Who wears short-shorts...with gadget-charging capabilities? Attendees to the U.K.'s Isle of Wight music fest, that's who.
At the outdoor festival in Glastonbury, England, this weekend, mobile carrier Vodafone will try on its new Power Shorts, which harvest movement to boost the battery life of mobile devices. Need more power out there in the open field? Start dancing!
The shorts -- created with help from scientists at the University of Southampton -- incorporate a Power Pocket that contains foam-like ferroelectret materials with pockets of permanently charged surfaces. When the material gets squashed or deformed through movement, kinetic energy gets produced. Vodafone says a full day's walking and dancing will charge a smartphone for more than four hours (not much, but way more than campers can expect from those hawthorn-tree outlets).
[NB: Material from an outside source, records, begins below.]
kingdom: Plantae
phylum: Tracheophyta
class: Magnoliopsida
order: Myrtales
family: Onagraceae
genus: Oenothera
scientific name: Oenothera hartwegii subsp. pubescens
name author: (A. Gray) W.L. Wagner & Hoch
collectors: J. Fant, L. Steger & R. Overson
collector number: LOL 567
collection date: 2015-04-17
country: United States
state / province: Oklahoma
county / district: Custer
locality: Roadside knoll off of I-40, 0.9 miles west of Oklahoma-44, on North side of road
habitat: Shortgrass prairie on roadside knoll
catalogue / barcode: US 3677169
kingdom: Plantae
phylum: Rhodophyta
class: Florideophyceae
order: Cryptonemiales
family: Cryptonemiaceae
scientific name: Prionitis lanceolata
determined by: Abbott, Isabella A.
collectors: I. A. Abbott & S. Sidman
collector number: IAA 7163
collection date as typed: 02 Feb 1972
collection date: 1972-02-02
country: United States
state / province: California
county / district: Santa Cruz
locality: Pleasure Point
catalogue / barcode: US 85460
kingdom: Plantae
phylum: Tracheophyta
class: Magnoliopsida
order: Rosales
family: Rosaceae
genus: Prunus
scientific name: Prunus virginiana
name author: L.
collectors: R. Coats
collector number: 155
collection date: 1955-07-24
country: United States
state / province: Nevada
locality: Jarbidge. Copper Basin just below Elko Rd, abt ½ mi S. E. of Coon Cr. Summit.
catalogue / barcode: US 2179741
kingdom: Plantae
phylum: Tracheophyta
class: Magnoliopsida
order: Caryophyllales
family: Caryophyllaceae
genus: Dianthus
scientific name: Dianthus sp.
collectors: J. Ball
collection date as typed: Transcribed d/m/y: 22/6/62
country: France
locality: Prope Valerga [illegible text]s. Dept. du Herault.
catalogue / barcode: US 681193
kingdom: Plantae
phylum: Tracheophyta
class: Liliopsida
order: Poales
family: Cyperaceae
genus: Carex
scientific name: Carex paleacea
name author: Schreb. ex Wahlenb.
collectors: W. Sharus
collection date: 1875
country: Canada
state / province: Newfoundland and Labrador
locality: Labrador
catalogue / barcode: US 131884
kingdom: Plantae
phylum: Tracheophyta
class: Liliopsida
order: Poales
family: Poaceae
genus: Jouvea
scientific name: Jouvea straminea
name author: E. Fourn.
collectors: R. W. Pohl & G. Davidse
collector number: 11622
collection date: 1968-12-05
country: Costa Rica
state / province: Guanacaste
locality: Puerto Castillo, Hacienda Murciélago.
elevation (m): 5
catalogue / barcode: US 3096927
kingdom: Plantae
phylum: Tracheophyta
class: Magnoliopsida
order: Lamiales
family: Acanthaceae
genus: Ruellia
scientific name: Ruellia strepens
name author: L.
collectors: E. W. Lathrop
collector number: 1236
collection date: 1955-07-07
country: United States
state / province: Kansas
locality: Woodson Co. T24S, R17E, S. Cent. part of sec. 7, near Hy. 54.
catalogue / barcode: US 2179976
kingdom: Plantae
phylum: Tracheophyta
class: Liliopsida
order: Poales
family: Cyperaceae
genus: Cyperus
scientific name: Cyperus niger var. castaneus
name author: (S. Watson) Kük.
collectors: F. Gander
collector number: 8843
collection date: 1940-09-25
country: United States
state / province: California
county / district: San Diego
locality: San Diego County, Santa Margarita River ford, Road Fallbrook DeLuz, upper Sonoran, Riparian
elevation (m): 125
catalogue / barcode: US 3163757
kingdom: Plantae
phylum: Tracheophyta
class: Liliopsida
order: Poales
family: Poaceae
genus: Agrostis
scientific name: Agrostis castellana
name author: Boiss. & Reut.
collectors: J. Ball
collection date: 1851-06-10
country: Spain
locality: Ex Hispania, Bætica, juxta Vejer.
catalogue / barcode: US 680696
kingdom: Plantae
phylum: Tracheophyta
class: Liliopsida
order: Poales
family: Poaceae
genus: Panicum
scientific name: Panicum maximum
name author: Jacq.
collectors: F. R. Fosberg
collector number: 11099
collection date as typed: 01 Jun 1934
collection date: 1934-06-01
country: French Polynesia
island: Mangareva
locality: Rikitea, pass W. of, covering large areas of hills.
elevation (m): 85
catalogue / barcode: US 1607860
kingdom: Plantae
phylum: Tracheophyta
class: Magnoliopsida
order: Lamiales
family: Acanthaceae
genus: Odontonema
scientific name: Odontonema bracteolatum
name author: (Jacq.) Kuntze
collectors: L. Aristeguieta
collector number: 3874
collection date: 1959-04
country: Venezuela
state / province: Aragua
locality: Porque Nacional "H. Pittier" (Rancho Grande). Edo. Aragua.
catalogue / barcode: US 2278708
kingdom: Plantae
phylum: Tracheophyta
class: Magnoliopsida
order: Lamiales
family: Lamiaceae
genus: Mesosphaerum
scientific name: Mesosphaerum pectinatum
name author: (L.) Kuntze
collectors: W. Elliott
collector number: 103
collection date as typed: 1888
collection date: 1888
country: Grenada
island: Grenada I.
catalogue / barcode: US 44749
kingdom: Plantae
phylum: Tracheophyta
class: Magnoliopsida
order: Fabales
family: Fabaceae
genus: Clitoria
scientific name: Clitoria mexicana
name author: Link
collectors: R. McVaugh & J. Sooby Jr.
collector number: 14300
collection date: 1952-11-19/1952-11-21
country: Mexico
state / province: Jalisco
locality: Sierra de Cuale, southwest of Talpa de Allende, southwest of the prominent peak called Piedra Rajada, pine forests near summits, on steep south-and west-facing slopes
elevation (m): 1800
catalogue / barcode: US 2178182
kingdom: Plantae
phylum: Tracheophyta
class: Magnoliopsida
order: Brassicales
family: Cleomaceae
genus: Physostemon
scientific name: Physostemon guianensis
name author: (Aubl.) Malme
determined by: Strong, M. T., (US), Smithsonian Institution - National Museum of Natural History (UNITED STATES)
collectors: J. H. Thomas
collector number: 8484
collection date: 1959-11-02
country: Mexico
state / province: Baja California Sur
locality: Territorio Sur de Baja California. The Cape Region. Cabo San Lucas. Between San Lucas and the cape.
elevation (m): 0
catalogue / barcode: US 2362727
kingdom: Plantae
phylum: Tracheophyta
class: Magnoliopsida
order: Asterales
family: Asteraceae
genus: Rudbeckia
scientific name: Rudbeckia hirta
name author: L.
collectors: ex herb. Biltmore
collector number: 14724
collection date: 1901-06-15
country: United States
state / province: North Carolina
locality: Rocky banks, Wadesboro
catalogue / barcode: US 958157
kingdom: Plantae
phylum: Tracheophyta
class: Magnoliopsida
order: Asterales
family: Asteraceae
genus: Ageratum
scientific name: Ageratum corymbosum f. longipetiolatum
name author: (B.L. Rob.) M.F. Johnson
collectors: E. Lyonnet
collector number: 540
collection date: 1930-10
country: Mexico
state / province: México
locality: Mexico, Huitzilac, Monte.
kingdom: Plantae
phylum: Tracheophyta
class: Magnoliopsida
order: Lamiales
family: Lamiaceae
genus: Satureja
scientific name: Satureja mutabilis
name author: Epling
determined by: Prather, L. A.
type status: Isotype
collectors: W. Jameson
We've spotted other kinetic methods of charging gadgets, of course, including a "piezoelectric" rubber material out of Princeton and Caltech that produces electricity when flexed and could one day find its way into shoes that power mobile devices as the user walks or runs. These shorts, however, mark the first pair of power-producing daisy dukes we've seen.
Fortunately for those who prefer exertion-free charging, the Power Pocket's also making a Wight appearance in Vodafone's Recharge Sleeping Bag, which harvests body heat via the "Seebeck effect," a process that produces a voltage from the temperature differences across a thermoelectric module.
In this case, such modules are printed on the fabric of the sleeping bag, which supposedly can transform an 8-hour snooze into 11 hours of smartphone battery life.
"One side of that is cold and the other is hot, and when you get a flow of heat through it you can create a voltage and a current," said Stephen Beeby, a professor of electronic systems at the University of Southampton who worked on the innovations. "Voltage and current together equals electrical power."
That's fine for those in tents, but given that rain threatens to turn this year's giant music festival into a giant muddy music festival, attendees might want to consider charging their gear with the Vodafone Booster Brolly that debuted at Isle of Wight last year. The prototype parasol keeps your phone charged and your head dry no matter what the crazy British climate throws your way.